*PROBLEM REQUIREMENTS*.
Once you have read the records, write them out again exactly.

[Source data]
------------------------------------------------

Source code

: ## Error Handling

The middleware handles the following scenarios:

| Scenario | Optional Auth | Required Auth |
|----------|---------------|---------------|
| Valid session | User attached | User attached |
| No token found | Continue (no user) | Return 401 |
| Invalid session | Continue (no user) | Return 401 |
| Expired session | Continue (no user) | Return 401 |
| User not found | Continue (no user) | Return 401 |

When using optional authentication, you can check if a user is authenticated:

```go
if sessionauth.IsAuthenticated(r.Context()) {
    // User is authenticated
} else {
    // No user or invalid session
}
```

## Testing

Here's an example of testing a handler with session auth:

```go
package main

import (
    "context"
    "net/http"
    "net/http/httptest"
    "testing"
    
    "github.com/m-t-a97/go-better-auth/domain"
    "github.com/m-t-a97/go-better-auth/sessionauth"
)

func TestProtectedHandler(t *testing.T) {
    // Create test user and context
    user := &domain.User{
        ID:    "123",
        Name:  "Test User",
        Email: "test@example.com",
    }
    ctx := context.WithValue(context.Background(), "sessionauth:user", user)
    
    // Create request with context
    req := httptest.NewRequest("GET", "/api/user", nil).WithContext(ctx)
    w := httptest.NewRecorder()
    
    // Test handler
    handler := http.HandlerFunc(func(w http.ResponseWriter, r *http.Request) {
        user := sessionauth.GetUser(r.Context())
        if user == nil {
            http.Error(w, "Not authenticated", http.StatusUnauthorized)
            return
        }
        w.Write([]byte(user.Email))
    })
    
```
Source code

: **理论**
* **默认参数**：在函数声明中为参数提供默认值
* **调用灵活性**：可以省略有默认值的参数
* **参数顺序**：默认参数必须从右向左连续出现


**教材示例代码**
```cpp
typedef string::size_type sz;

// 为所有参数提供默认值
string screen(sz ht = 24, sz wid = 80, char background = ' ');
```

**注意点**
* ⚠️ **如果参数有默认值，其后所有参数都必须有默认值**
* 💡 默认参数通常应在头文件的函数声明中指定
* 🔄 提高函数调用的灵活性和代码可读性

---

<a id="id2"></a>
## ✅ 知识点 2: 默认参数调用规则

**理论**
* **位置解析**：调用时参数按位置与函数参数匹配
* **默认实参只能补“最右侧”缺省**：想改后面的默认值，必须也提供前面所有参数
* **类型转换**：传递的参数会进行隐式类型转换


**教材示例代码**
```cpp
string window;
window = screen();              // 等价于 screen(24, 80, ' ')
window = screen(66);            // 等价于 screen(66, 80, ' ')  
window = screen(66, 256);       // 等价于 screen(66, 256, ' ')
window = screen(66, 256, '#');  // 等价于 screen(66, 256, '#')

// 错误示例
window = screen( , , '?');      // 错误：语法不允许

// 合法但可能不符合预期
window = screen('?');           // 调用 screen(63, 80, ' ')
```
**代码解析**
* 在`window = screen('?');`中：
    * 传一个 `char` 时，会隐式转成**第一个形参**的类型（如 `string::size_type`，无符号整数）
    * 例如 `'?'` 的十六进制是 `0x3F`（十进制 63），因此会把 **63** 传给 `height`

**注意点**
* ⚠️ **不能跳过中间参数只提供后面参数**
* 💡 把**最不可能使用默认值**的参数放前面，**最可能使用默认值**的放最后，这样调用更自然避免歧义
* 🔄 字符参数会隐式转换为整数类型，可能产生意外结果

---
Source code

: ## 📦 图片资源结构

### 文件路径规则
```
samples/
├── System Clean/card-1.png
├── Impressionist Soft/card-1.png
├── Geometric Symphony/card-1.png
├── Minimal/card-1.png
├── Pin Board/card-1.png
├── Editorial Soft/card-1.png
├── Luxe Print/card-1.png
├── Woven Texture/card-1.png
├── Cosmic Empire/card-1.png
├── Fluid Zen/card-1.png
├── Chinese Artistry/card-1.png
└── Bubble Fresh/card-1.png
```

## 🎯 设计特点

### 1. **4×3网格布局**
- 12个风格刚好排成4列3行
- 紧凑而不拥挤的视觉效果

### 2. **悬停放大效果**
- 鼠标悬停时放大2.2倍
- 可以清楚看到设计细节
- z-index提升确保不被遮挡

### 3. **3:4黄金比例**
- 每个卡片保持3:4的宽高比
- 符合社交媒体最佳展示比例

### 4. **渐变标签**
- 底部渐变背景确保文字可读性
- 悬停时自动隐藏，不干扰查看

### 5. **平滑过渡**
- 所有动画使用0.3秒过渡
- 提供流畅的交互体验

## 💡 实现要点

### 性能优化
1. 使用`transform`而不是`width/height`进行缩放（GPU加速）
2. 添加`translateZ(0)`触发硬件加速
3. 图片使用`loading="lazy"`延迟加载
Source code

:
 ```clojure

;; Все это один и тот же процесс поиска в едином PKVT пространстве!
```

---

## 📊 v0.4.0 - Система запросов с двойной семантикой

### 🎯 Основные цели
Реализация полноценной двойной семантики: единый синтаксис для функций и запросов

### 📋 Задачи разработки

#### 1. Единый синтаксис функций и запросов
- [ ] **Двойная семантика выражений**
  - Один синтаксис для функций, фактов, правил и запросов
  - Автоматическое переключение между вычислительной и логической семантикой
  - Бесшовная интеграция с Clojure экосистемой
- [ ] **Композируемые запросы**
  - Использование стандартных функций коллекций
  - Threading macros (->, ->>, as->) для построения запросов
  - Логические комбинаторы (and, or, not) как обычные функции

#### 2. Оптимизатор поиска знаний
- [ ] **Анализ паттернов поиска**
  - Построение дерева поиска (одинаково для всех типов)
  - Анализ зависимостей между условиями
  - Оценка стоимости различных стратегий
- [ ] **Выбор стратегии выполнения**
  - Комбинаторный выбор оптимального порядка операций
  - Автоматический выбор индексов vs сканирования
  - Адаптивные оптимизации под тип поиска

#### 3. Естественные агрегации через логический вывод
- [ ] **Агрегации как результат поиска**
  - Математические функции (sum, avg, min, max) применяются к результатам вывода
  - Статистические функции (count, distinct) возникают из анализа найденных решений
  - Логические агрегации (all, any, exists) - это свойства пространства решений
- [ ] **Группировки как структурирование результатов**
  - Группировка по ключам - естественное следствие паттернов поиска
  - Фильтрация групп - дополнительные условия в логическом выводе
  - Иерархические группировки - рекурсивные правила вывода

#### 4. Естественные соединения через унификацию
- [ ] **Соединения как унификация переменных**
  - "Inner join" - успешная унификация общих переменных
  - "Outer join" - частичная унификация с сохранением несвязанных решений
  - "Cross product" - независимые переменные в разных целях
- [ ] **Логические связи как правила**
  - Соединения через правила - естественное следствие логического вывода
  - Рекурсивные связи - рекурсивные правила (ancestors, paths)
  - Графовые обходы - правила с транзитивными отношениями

------------------------------------------------

*OUTPUT BELOW*.
Source code

: ## Error Handling

The middleware handles the following scenarios:

| Scenario | Optional Auth | Required Auth |
|----------|---------------|---------------|
| Valid session | User attached | User attached |
| No token found | Continue (no user) | Return 401 |
| Invalid session | Continue (no user) | Return 401 |
| Expired session | Continue (no user) | Return 401 |
| User not found | Continue (no user) | Return 401 |

When using optional authentication, you can check if a user is authenticated:

```go
if sessionauth.IsAuthenticated(r.Context()) {
    // User is authenticated
} else {
    // No user or invalid session
}
```

## Testing

Here's an example of testing a handler with session auth:

```go
package main

import (
    "context"
    "net/http"
    "net/http/httptest"
    "testing"
    
    "github.com/m-t-a97/go-better-auth/domain"
    "github.com/m-t-a97/go-better-auth/sessionauth"
)

func TestProtectedHandler(t *testing.T) {
    // Create test user and context
    user := &domain.User{
        ID:    "123",
        Name:  "Test User",
        Email: "test@example.com",
    }
    ctx := context.WithValue(context.Background(), "sessionauth:user", user)
    
    // Create request with context
    req := httptest.NewRequest("GET", "/api/user", nil).WithContext(ctx)
    w := httptest.NewRecorder()
    
    // Test handler
    handler := http.HandlerFunc(func(w http.ResponseWriter, r *http.Request) {
        user := sessionauth.GetUser(r.Context())
        if user == nil {
            http.Error(w, "Not authenticated", http.StatusUnauthorized)
            return
        }
        w.Write([]byte(user.Email))
    })
    
```
Source code

: **理论**
* **默认参数**：在函数声明中为参数提供默认值
* **调用灵活性**：可以省略有默认值的参数
* **参数顺序**：默认参数必须从右向左连续出现


**教材示例代码**
```cpp
typedef string::size_type sz;

// 为所有参数提供默认值
string screen(sz ht = 24, sz wid = 80, char background = ' ');
```

**注意点**
* ⚠️ **如果参数有默认值，其后所有参数都必须有默认值**
* 💡 默认参数通常应在头文件的函数声明中指定
* 🔄 提高函数调用的灵活性和代码可读性

---

<a id="id2"></a>
## ✅ 知识点 2: 默认参数调用规则

**理论**
* **位置解析**：调用时参数按位置与函数参数匹配
* **默认实参只能补“最右侧”缺省**：想改后面的默认值，必须也提供前面所有参数
* **类型转换**：传递的参数会进行隐式类型转换


**教材示例代码**
```cpp
string window;
window = screen();              // 等价于 screen(24, 80, ' ')
window = screen(66);            // 等价于 screen(66, 80, ' ')  
window = screen(66, 256);       // 等价于 screen(66, 256, ' ')
window = screen(66, 256, '#');  // 等价于 screen(66, 256, '#')

// 错误示例
window = screen( , , '?');      // 错误：语法不允许

// 合法但可能不符合预期
window = screen('?');           // 调用 screen(63, 80, ' ')
```
**代码解析**
* 在`window = screen('?');`中：
    * 传一个 `char` 时，会隐式转成**第一个形参**的类型（如 `string::size_type`，无符号整数）
    * 例如 `'?'` 的十六进制是 `0x3F`（十进制 63），因此会把 **63** 传给 `height`

**注意点**
* ⚠️ **不能跳过中间参数只提供后面参数**
* 💡 把**最不可能使用默认值**的参数放前面，**最可能使用默认值**的放最后，这样调用更自然避免歧义
* 🔄 字符参数会隐式转换为整数类型，可能产生意外结果

---
Source code

: ## 📦 图片资源结构

### 文件路径规则
```
samples/
├── System Clean/card-1.png
├── Impressionist Soft/card-1.png
├── Geometric Symphony/card-1.png
├── Minimal/card-1.png
├── Pin Board/card-1.png
├── Editorial Soft/card-1.png
├── Luxe Print/card-1.png
├── Woven Texture/card-1.png
├── Cosmic Empire/card-1.png
├── Fluid Zen/card-1.png
├── Chinese Artistry/card-1.png
└── Bubble Fresh/card-1.png
```

## 🎯 设计特点

### 1. **4×3网格布局**
- 12个风格刚好排成4列3行
- 紧凑而不拥挤的视觉效果

### 2. **悬停放大效果**
- 鼠标悬停时放大2.2倍
- 可以清楚看到设计细节
- z-index提升确保不被遮挡

### 3. **3:4黄金比例**
- 每个卡片保持3:4的宽高比
- 符合社交媒体最佳展示比例

### 4. **渐变标签**
- 底部渐变背景确保文字可读性
- 悬停时自动隐藏，不干扰查看

### 5. **平滑过渡**
- 所有动画使用0.3秒过渡
- 提供流畅的交互体验

## 💡 实现要点

### 性能优化
1. 使用`transform`而不是`width/height`进行缩放（GPU加速）
2. 添加`translateZ(0)`触发硬件加速
3. 图片使用`loading="lazy"`延迟加载
Source code

:
 ```clojure

;; Все это один и тот же процесс поиска в едином PKVT пространстве!
```

---

## 📊 v0.4.0 - Система запросов с двойной семантикой

### 🎯 Основные цели
Реализация полноценной двойной семантики: единый синтаксис для функций и запросов

### 📋 Задачи разработки

#### 1. Единый синтаксис функций и запросов
- [ ] **Двойная семантика выражений**
  - Один синтаксис для функций, фактов, правил и запросов
  - Автоматическое переключение между вычислительной и логической семантикой
  - Бесшовная интеграция с Clojure экосистемой
- [ ] **Композируемые запросы**
  - Использование стандартных функций коллекций
  - Threading macros (->, ->>, as->) для построения запросов
  - Логические комбинаторы (and, or, not) как обычные функции

#### 2. Оптимизатор поиска знаний
- [ ] **Анализ паттернов поиска**
  - Построение дерева поиска (одинаково для всех типов)
  - Анализ зависимостей между условиями
  - Оценка стоимости различных стратегий
- [ ] **Выбор стратегии выполнения**
  - Комбинаторный выбор оптимального порядка операций
  - Автоматический выбор индексов vs сканирования
  - Адаптивные оптимизации под тип поиска

#### 3. Естественные агрегации через логический вывод
- [ ] **Агрегации как результат поиска**
  - Математические функции (sum, avg, min, max) применяются к результатам вывода
  - Статистические функции (count, distinct) возникают из анализа найденных решений
  - Логические агрегации (all, any, exists) - это свойства пространства решений
- [ ] **Группировки как структурирование результатов**
  - Группировка по ключам - естественное следствие паттернов поиска
  - Фильтрация групп - дополнительные условия в логическом выводе
  - Иерархические группировки - рекурсивные правила вывода

#### 4. Естественные соединения через унификацию
- [ ] **Соединения как унификация переменных**
  - "Inner join" - успешная унификация общих переменных
  - "Outer join" - частичная унификация с сохранением несвязанных решений
  - "Cross product" - независимые переменные в разных целях
- [ ] **Логические связи как правила**
  - Соединения через правила - естественное следствие логического вывода
  - Рекурсивные связи - рекурсивные правила (ancestors, paths)
  - Графовые обходы - правила с транзитивными отношениями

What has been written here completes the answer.